Would you print the lines below exactly, beginning at the line that has "Bàn họp hội trường" and stopping after the line that has "mayo 07, 2019"? Only those lines, and no pictures.

═════ Records supplied

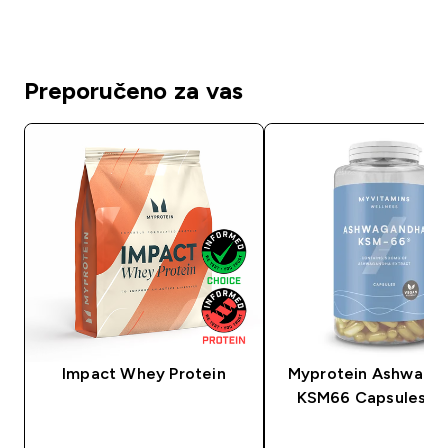
Preporučeno za vas
Impact Whey Protein
Myprotein Ashwaga
KSM66 Capsules (C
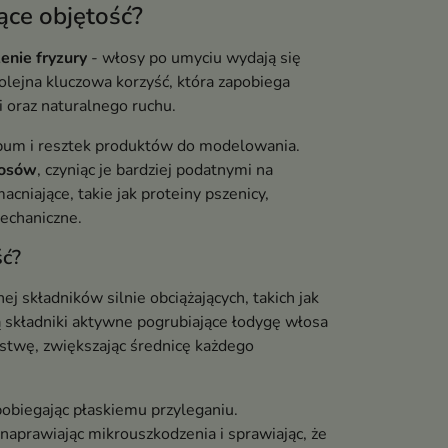
ące objętość?
enie fryzury
- włosy po umyciu wydają się
olejna kluczowa korzyść, która zapobiega
i oraz naturalnego ruchu.
ebum i resztek produktów do modelowania.
łosów
, czyniąc je bardziej podatnymi na
cniające, takie jak proteiny pszenicy,
echaniczne.
ść?
j składników silnie obciążających, takich jak
ją składniki aktywne pogrubiające łodygę włosa
stwę, zwiększając średnicę każdego
pobiegając płaskiemu przyleganiu.
aprawiając mikrouszkodzenia i sprawiając, że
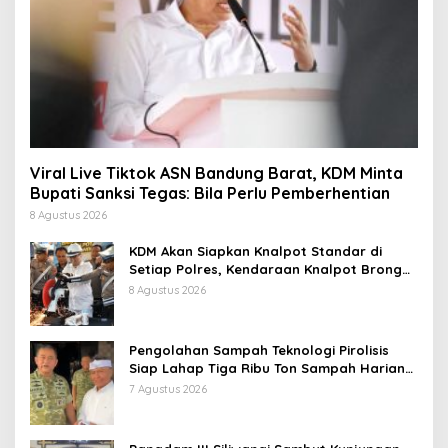
Viral Live Tiktok ASN Bandung Barat, KDM Minta
Bupati Sanksi Tegas: Bila Perlu Pemberhentian
8 Agustus 2026
KDM Akan Siapkan Knalpot Standar di
Setiap Polres, Kendaraan Knalpot Brong
Tertangkap Langsung Ganti
8 Agustus 2026
Pengolahan Sampah Teknologi Pirolisis
Siap Lahap Tiga Ribu Ton Sampah Harian
Jawa Barat
7 Agustus 2026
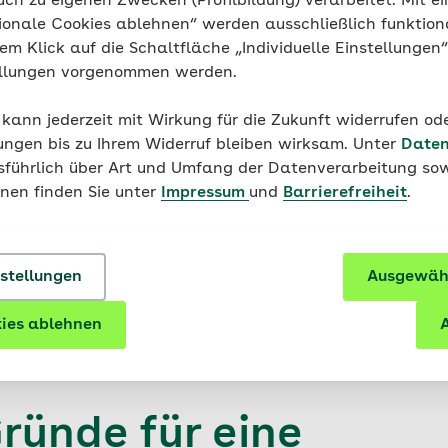
uch zu eigenen Zwecken (Profilbildung) verarbeitet. Mit ei
ionale Cookies ablehnen“ werden ausschließlich funktion
nem Klick auf die Schaltfläche „Individuelle Einstellungen
ellungen vorgenommen werden.
 kann jederzeit mit Wirkung für die Zukunft widerrufen o
ungen bis zu Ihrem Widerruf bleiben wirksam. Unter
Daten
Zukunft: Mit unseren Aktionen zu einem
usführlich über Art und Umfang der Datenverarbeitung sow
tigen Vereinsleben
onen finden Sie unter
Impressum
und
Barrierefreiheit
.
hüre Gesunde Vereine
51 MB)
nstellungen
Ausgewähl
ies ablehnen
A
ründe für eine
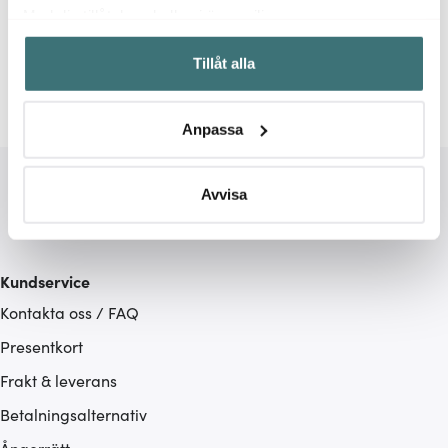
Relaterade sidor
Med din tillåtelse skulle vi även vilja:
Samla in information om din geografiska plats som
Köksförvaring
Mason Cash
Tillåt alla
kan ha en noggrannhet på upp till flera meter
Identifiera din enhet genom att aktivt skanna den för
specifika kännetecken (fingeravtryck)
Anpassa
Ta reda på mer om hur dina personliga uppgifter
behandlas och ställ in dina preferenser i
detaljsektionen
.
Du kan ändra eller dra tillbaka ditt samtycke när som
Avvisa
helst från cookie-förklaringen.
Vi använder cookies för att innehållet och annonserna
Kundservice
ska anpassas efter det som vi tror att du tycker om. Det
Kontakta oss / FAQ
gör också att vi kan analysera vår trafik och göra
hemsidan ännu bättre. Du bestämmer själv vilka cookies
Presentkort
som du vill dela med dig av.
Frakt & leverans
Betalningsalternativ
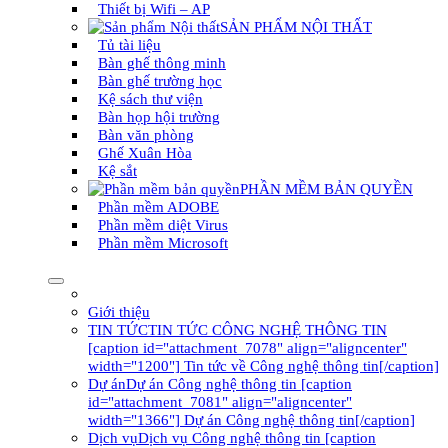
Thiết bị Wifi – AP
SẢN PHẨM NỘI THẤT
Tủ tài liệu
Bàn ghế thông minh
Bàn ghế trường học
Kệ sách thư viện
Bàn họp hội trường
Bàn văn phòng
Ghế Xuân Hòa
Kệ sắt
PHẦN MỀM BẢN QUYỀN
Phần mềm ADOBE
Phần mềm diệt Virus
Phần mềm Microsoft
Giới thiệu
TIN TỨC
TIN TỨC CÔNG NGHỆ THÔNG TIN
[caption id="attachment_7078" align="aligncenter"
width="1200"] Tin tức về Công nghệ thông tin[/caption]
Dự án
Dự án Công nghệ thông tin [caption
id="attachment_7081" align="aligncenter"
width="1366"] Dự án Công nghệ thông tin[/caption]
Dịch vụ
Dịch vụ Công nghệ thông tin [caption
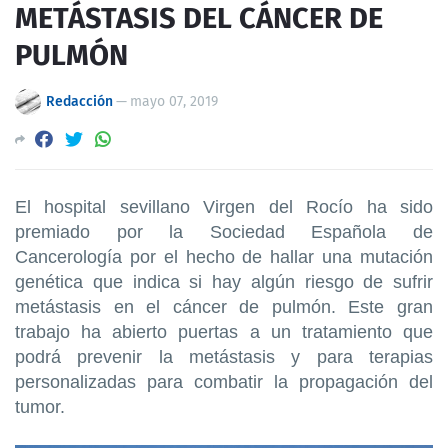
METÁSTASIS DEL CÁNCER DE
PULMÓN
Redacción
—
mayo 07, 2019
El hospital sevillano Virgen del Rocío ha sido
premiado por la Sociedad Española de
Cancerología por el hecho de hallar una mutación
genética que indica si hay algún riesgo de sufrir
metástasis en el cáncer de pulmón. Este gran
trabajo ha abierto puertas a un tratamiento que
podrá prevenir la metástasis y para terapias
personalizadas para combatir la propagación del
tumor.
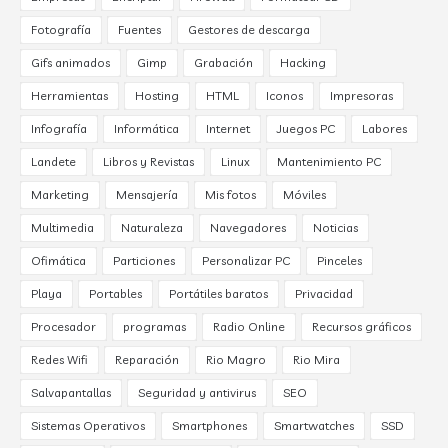
Fotografía
Fuentes
Gestores de descarga
Gifs animados
Gimp
Grabación
Hacking
Herramientas
Hosting
HTML
Iconos
Impresoras
Infografía
Informática
Internet
Juegos PC
Labores
Landete
Libros y Revistas
Linux
Mantenimiento PC
Marketing
Mensajería
Mis fotos
Móviles
Multimedia
Naturaleza
Navegadores
Noticias
Ofimática
Particiones
Personalizar PC
Pinceles
Playa
Portables
Portátiles baratos
Privacidad
Procesador
programas
Radio Online
Recursos gráficos
Redes Wifi
Reparación
Rio Magro
Rio Mira
Salvapantallas
Seguridad y antivirus
SEO
Sistemas Operativos
Smartphones
Smartwatches
SSD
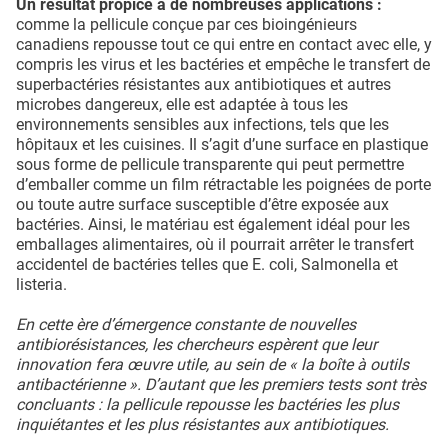
Un résultat propice à de nombreuses applications :
comme la pellicule conçue par ces bioingénieurs
canadiens repousse tout ce qui entre en contact avec elle, y
compris les virus et les bactéries et empêche le transfert de
superbactéries résistantes aux antibiotiques et autres
microbes dangereux, elle est adaptée à tous les
environnements sensibles aux infections, tels que les
hôpitaux et les cuisines. Il s’agit d’une surface en plastique
sous forme de pellicule transparente qui peut permettre
d’emballer comme un film rétractable les poignées de porte
ou toute autre surface susceptible d’être exposée aux
bactéries. Ainsi, le matériau est également idéal pour les
emballages alimentaires, où il pourrait arrêter le transfert
accidentel de bactéries telles que E. coli, Salmonella et
listeria.
En cette ère d’émergence constante de nouvelles
antibiorésistances, les chercheurs espèrent que leur
innovation fera œuvre utile, au sein de « la boîte à outils
antibactérienne ». D’autant que les premiers tests sont très
concluants : la pellicule repousse les bactéries les plus
inquiétantes et les plus résistantes aux antibiotiques.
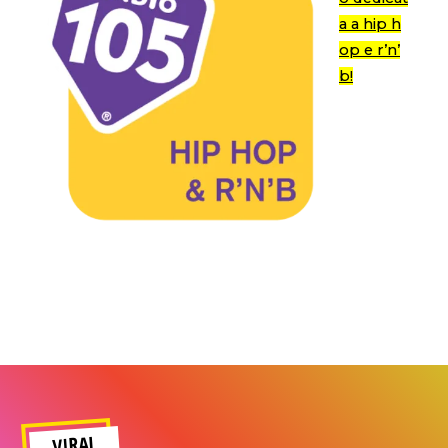
a a hip h
op e r’n’
b!
VIRAL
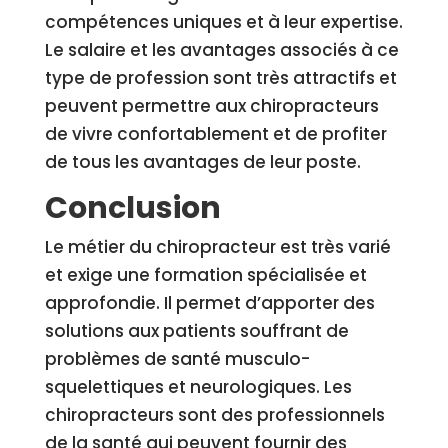
compétences uniques et à leur expertise.
Le salaire et les avantages associés à ce
type de profession sont très attractifs et
peuvent permettre aux chiropracteurs
de vivre confortablement et de profiter
de tous les avantages de leur poste.
Conclusion
Le métier du chiropracteur est très varié
et exige une formation spécialisée et
approfondie. Il permet d’apporter des
solutions aux patients souffrant de
problèmes de santé musculo-
squelettiques et neurologiques. Les
chiropracteurs sont des professionnels
de la santé qui peuvent fournir des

══════════

▸ **Written response**
Bàn họp hội trường
Bàn văn phòng
Ghế Xuân Hòa
Kệ sắt
PHẦN MỀM BẢN QUYỀN
Phần mềm ADOBE
Phần mềm diệt Virus
Phần mềm Microsoft
Giới thiệu
TIN TỨC
TIN TỨC CÔNG NGHỆ THÔNG TIN
[caption id="attachment_7078" align="aligncenter"
width="1200"] Tin tức về Công nghệ thông tin[/caption]
Dự án
Dự án Công nghệ thông tin [caption
id="attachment_7081" align="aligncenter"
width="1366"] Dự án Công nghệ thông tin[/caption]
Dịch vụ
Dịch vụ Công nghệ thông tin [caption
METÁSTASIS DEL CÁNCER DE
PULMÓN
Redacción
—
mayo 07, 2019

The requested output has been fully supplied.